SDMF: Che cosa c’è da aspettarsi dallo Sport 4.0? Come vedi il futuro in questo senso dal tuo particolare punto di vista di ricercatore sportivo? Che cosa cambierà?
Moris: Io non sono un esperto di comunicazione e digital marketing, quindi provo a spostare la visuale. La questione per me centrale è capire se e come l’Italia potrà giocare un ruolo al centro di questa industria globale, considerando i vari ritardi del nostro sistema-Paese. Sta accadendo allo sport italiano (soprattutto calcio e basket) quello che abbiamo già vissuto con l’industria del cinema, di cui siamo stati a lungo protagonisti a livello mondiale: conservare sì qualche eccellenza, ma diventare sempre più spettatori passivi di spettacoli sportivi prodotti, gestiti, distribuiti e “comunicati” da altri. Il digital marketing applicato allo sport per me rappresenta soprattutto questo: apertura ai mercati globali, allargamento delle comunità di tifo, mescolamento delle culture sportive. Possiamo utilizzare i social nelle forme più creative e sofisticate, ma se alla base non abbiamo nulla di interessante da vendere inutile girarci intorno. È un tema complesso, che lega investimenti, formazione del capitale umano, management, infrastrutture, politica sportiva e politica tout court, formazione dei talenti sportivi.
SDMF: Ci racconti un esempio particolare – geniale, vincente o incredibile – di campagna social che ti ha colpito? Insomma, una piccola storia di digital marketing per lo Sport che valga la pena raccontare?

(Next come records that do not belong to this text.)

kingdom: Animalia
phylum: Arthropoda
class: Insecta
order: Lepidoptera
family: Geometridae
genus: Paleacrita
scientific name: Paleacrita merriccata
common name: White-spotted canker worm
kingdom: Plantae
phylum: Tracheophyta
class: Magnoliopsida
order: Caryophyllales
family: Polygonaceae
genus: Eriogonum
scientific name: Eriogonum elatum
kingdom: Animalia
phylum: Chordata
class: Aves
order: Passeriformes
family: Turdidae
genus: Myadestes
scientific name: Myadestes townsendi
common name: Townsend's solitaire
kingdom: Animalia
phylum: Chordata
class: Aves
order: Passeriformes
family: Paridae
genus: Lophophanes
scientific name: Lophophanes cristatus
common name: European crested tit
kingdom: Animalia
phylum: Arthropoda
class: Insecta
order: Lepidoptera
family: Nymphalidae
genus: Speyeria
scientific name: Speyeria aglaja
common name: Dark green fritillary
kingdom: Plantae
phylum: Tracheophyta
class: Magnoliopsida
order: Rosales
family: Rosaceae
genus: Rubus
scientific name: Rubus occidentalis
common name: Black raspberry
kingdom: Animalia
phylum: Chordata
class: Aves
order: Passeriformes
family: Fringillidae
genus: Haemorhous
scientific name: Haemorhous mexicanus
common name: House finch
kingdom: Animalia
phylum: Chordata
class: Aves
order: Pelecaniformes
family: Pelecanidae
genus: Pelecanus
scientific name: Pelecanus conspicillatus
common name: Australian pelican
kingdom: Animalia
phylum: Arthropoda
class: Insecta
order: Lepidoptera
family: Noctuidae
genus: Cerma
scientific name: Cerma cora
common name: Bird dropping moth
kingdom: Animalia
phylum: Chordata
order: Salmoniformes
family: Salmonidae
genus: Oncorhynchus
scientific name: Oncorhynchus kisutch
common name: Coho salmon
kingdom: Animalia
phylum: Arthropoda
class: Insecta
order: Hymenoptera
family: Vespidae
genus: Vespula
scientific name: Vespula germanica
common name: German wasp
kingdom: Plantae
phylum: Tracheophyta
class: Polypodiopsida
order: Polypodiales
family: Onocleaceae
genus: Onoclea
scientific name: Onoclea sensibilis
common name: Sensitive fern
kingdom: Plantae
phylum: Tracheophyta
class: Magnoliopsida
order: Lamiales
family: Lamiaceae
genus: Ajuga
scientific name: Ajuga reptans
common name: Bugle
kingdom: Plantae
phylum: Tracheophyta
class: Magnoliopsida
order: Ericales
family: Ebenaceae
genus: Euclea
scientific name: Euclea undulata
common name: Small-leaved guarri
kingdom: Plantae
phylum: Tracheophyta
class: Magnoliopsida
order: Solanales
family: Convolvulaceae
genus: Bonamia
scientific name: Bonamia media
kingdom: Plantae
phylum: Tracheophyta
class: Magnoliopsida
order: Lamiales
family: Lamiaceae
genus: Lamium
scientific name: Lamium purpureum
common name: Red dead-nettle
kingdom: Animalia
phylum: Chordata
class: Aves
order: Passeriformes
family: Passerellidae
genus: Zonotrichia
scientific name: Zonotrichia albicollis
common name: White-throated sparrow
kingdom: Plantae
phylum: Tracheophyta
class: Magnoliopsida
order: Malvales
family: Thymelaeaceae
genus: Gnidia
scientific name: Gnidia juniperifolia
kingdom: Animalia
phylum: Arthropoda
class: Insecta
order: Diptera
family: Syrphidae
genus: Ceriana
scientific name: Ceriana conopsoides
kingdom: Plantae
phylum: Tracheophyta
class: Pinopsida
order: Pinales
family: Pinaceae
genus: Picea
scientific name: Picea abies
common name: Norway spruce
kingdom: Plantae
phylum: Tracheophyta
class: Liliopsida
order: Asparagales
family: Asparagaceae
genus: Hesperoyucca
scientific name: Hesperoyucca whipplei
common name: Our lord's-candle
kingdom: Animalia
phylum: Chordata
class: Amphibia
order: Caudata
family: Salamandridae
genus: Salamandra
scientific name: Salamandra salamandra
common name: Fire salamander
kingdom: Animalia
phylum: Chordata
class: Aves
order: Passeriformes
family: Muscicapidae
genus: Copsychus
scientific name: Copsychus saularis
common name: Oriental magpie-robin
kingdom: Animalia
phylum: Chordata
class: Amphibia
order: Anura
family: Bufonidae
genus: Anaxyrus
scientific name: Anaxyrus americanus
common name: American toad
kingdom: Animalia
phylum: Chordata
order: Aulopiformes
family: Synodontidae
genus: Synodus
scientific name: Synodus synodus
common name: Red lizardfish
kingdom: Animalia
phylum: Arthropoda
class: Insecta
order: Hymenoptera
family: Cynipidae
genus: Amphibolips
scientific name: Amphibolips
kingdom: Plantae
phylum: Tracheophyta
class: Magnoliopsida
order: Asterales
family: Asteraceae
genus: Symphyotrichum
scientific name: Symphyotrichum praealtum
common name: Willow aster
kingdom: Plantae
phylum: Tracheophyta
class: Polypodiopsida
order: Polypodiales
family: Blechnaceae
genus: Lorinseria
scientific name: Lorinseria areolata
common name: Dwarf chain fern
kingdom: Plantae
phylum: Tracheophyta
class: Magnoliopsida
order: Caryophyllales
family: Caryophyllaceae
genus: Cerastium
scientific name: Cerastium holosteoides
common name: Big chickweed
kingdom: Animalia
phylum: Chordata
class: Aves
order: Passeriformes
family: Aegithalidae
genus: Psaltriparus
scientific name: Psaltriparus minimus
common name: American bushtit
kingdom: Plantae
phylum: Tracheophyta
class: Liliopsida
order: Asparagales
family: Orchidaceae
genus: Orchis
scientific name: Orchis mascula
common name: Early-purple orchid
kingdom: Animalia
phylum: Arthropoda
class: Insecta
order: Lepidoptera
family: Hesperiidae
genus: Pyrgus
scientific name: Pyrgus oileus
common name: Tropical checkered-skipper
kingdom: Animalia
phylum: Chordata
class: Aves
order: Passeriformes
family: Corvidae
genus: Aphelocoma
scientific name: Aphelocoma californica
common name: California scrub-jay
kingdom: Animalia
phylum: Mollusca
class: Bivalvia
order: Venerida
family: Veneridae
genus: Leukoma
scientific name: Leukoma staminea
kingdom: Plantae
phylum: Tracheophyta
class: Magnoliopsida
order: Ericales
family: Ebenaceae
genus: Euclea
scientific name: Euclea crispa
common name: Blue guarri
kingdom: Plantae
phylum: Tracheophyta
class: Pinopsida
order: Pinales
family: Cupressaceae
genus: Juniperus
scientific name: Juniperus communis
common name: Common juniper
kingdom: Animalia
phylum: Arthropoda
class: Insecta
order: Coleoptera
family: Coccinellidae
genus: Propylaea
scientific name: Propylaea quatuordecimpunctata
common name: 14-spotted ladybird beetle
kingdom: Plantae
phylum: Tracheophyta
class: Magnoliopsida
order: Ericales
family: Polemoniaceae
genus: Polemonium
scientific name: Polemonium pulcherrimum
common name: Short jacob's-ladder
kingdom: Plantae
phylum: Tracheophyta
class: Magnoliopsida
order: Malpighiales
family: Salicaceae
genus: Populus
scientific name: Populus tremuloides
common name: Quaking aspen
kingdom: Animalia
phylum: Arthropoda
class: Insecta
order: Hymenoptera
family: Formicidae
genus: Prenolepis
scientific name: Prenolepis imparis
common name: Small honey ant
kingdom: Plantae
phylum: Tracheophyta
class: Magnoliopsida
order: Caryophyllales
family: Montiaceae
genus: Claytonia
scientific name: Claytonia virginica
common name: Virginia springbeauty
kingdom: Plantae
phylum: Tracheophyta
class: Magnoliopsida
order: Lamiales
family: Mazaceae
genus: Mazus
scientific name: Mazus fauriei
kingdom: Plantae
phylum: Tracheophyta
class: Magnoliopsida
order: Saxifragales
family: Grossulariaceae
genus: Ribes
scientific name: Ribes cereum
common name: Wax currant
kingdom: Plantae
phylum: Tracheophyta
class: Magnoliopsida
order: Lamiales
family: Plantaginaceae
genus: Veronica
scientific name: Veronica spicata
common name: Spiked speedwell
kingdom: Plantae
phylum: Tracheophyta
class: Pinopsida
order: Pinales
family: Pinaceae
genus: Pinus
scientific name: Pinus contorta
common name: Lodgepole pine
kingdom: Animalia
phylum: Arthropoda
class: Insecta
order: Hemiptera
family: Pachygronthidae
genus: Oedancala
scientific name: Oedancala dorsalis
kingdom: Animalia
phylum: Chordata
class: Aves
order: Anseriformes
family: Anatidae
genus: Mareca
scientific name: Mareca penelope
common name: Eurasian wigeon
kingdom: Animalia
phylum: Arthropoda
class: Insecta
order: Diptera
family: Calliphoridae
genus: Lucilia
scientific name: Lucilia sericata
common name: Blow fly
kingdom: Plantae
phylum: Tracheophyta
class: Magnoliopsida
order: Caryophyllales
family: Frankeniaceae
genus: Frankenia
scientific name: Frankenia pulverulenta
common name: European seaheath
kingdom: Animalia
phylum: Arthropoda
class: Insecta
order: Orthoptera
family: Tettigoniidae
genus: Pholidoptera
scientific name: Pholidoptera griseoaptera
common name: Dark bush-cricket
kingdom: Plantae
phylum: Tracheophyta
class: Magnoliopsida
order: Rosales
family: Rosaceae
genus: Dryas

Moris: Io sono molto attratto dalle campagne di comunicazione legate alla responsabilità sociale. È un aspetto che è parte integrante della cultura sportiva delle grandi leghe globali – Nba e Premier League in testa. Nel caso dell’NBA cito il loro programma contro l’obesità infantile e per la promozione di stili di vita attivi, Nba Fit. Sui social vengono continuamente raccontate e documentate le visite nelle scuole dei grandi campioni, c’è tutto un lavoro video per cercare di trasferire trucchi e segreti della preparazione atletica dei primi a favore delle generazioni più giovani. Venendo all’Europa, una campagna che mi ha colpito molto è quella promossa in Spagna dalla Liga, che da due stagioni gestisce anche la Liga Femenina di calcio femminile, chiamata #hablamosdelomismo, in cui si valorizza la nuova frontiera che io chiamo del “calcio universale”, senza più barriere di genere. Sull’Italia, anche se non sono delle campagne vere e proprie, mi piace il modo in cui club professionistici con identità territoriali molto forti come l’Atalanta e la Spal nel calcio, o l’Aquila Trento nel basket, utilizzino i social per raccontare le tantissime attività di responsabilità sociale intraprese a cadenza costante, dalle visite negli ospedali pediatrici a quelle nelle case di riposo, dalle attività nelle scuole alle iniziative con i tifosi.